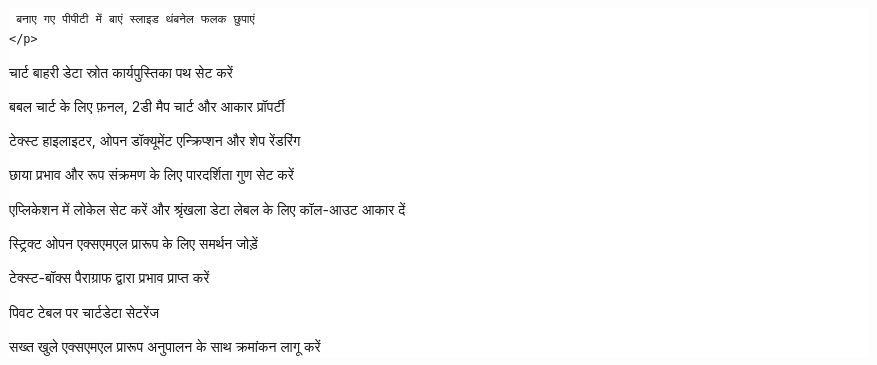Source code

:      बनाए गए पीपीटी में बाएं स्लाइड थंबनेल फलक छुपाएं
    </p>
   </div>
   <div class="col-lg-4">
    <em class="fa fa-area-chart ico-blue fa-2x col-lg-2">
    </em>
    <p class="col-lg-10">
     चार्ट बाहरी डेटा स्रोत कार्यपुस्तिका पथ सेट करें
    </p>
   </div>
   <div class="col-lg-4">
    <em class="fa fa-line-chart ico-blue fa-2x col-lg-2">
    </em>
    <p class="col-lg-10">
     बबल चार्ट के लिए फ़नल, 2डी मैप चार्ट और आकार प्रॉपर्टी
    </p>
   </div>
   <div class="col-lg-4">
    <em class="fa fa-cog ico-blue fa-2x col-lg-2">
    </em>
    <p class="col-lg-10">
     टेक्स्ट हाइलाइटर, ओपन डॉक्यूमेंट एन्क्रिप्शन और शेप रेंडरिंग
    </p>
   </div>
   <div class="col-lg-4">
    <em class="fa fa-star ico-blue fa-2x col-lg-2">
    </em>
    <p class="col-lg-10">
     छाया प्रभाव और रूप संक्रमण के लिए पारदर्शिता गुण सेट करें
    </p>
   </div>
   <div class="col-lg-4">
    <em class="fa fa-adjust ico-blue fa-2x col-lg-2">
    </em>
    <p class="col-lg-10">
     एप्लिकेशन में लोकेल सेट करें और श्रृंखला डेटा लेबल के लिए कॉल-आउट आकार दें
    </p>
   </div>
   <div class="col-lg-4">
    <em class="fa fa-envelop-open ico-blue fa-2x col-lg-2">
    </em>
    <p class="col-lg-10">
     स्ट्रिक्ट ओपन एक्सएमएल प्रारूप के लिए समर्थन जोड़ें
    </p>
   </div>
   <div class="col-lg-4">
    <em class="fa fa-bars ico-blue fa-2x col-lg-2">
    </em>
    <p class="col-lg-10">
     टेक्स्ट-बॉक्स पैराग्राफ द्वारा प्रभाव प्राप्त करें
    </p>
   </div>
   <div class="col-lg-4">
    <em class="fa fa-table ico-blue fa-2x col-lg-2">
    </em>
    <p class="col-lg-10">
     पिवट टेबल पर चार्टडेटा सेटरेंज
    </p>
   </div>
   <div class="col-lg-4">
    <em class="fa fa-asterisk ico-blue fa-2x col-lg-2">
    </em>
    <p class="col-lg-10">
     सख्त खुले एक्सएमएल प्रारूप अनुपालन के साथ क्रमांकन लागू करें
--
Instructions to follow: Output each line of the listing in which the string "सएमएल" is found.

Answer space:
     स्ट्रिक्ट ओपन एक्सएमएल प्रारूप के लिए समर्थन जोड़ें
     सख्त खुले एक्सएमएल प्रारूप अनुपालन के साथ क्रमांकन लागू करें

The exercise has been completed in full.